We are driving back from the Bonne Terre maximum security prison outside St Louis listening to Charlie Feathers: not the Maestro and me – he’s gone on to Madison – but my host Professor D.J. and me. That’s Charlie Feathers, the Memphis musician. Sam Phillips at Sun Studio never knew quite what to do with Charlie; tried to steer him to the country end of things when he was more truly a rockabilly. Too bad for Charlie. Made for a difficult life, or more difficult than it should have been. He’s a better listen than Elvis or Johnny Cash or the rest of the white boys that came out of Sun.
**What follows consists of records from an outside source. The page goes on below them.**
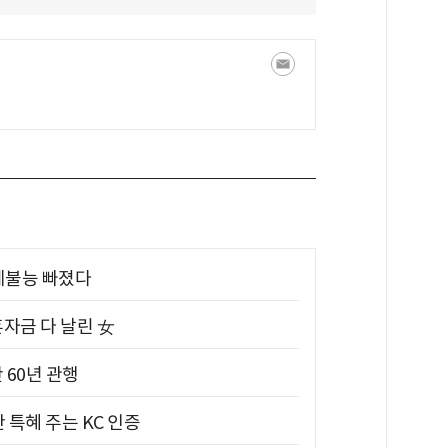
제불능 빠졌다
혼자금 다 날린 女
 60년 관행
 특혜 주는 KC 인증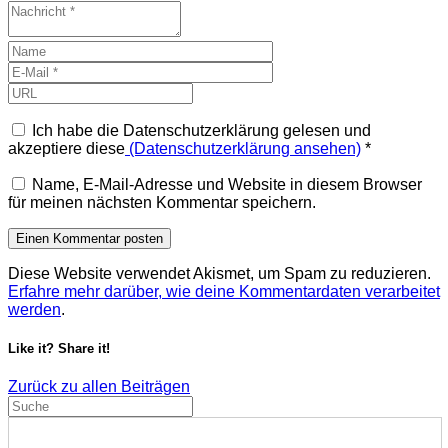
Ich habe die Datenschutzerklärung gelesen und
akzeptiere diese
(Datenschutzerklärung ansehen)
*
Name, E-Mail-Adresse und Website in diesem Browser
für meinen nächsten Kommentar speichern.
Diese Website verwendet Akismet, um Spam zu reduzieren.
Erfahre mehr darüber, wie deine Kommentardaten verarbeitet
werden
.
Like it? Share it!
Zurück zu allen Beiträgen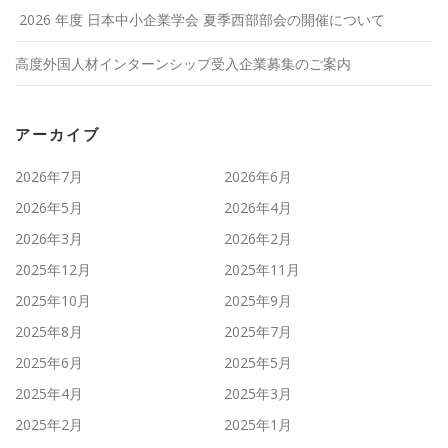
2026 年度 日本中小企業学会 夏季西部部会の開催について
高度外国人材インターンシップ受入企業募集のご案内
アーカイブ
2026年7月
2026年6月
2026年5月
2026年4月
2026年3月
2026年2月
2025年12月
2025年11月
2025年10月
2025年9月
2025年8月
2025年7月
2025年6月
2025年5月
2025年4月
2025年3月
2025年2月
2025年1月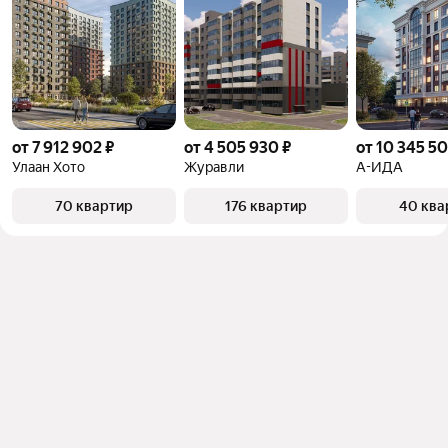
от 7 912 902 ₽
от 4 505 930 ₽
от 10 345 50
Улаан Хото
Журавли
А-ИДА
70 квартир
176 квартир
40 ква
I was reading my poetry to the convicts at Bonne Terre. I’d say it was the most enjoyable reading I have ever given, even better than the one at the Harold Park in Sydney, a pub attached to a harness racing track, 23 years ago, but everyone in the audience was drunk at that one. The prisoners seemed to like me just fine; not so much one of the social workers in attendance, who stood up at question time and said: ‘You know what I think, having listened very carefully to your reading? I think you have a lot of anger.’ I told her there was plenty to be angry about. The killers really got a kick out of that one. At one point, in answer to a question – one of those questions you always get about how you go about writing – I said that there were a lot of fragments of uncompleted poems orbiting around in my head at any given time, like space-garbage around the earth. When Professor D.J. introduced me he told the audience that I often ‘struck a sardonic tone’ in my poetry. I would not gainsay the professor. At the end of the reading some of the killers approached me, each more timidly than the one before, to shake my hand and to thank me for the reading. I was very touched; to be honest, as touched as I have ever been by an audience after a reading. One particularly large con, older than the others and more than a bit reticent, came up to me and leaned over: ‘You know what?’

‘What’s that?’ I asked.

‘I got a lot of that sardonic space garbage orbiting around in my head, too.’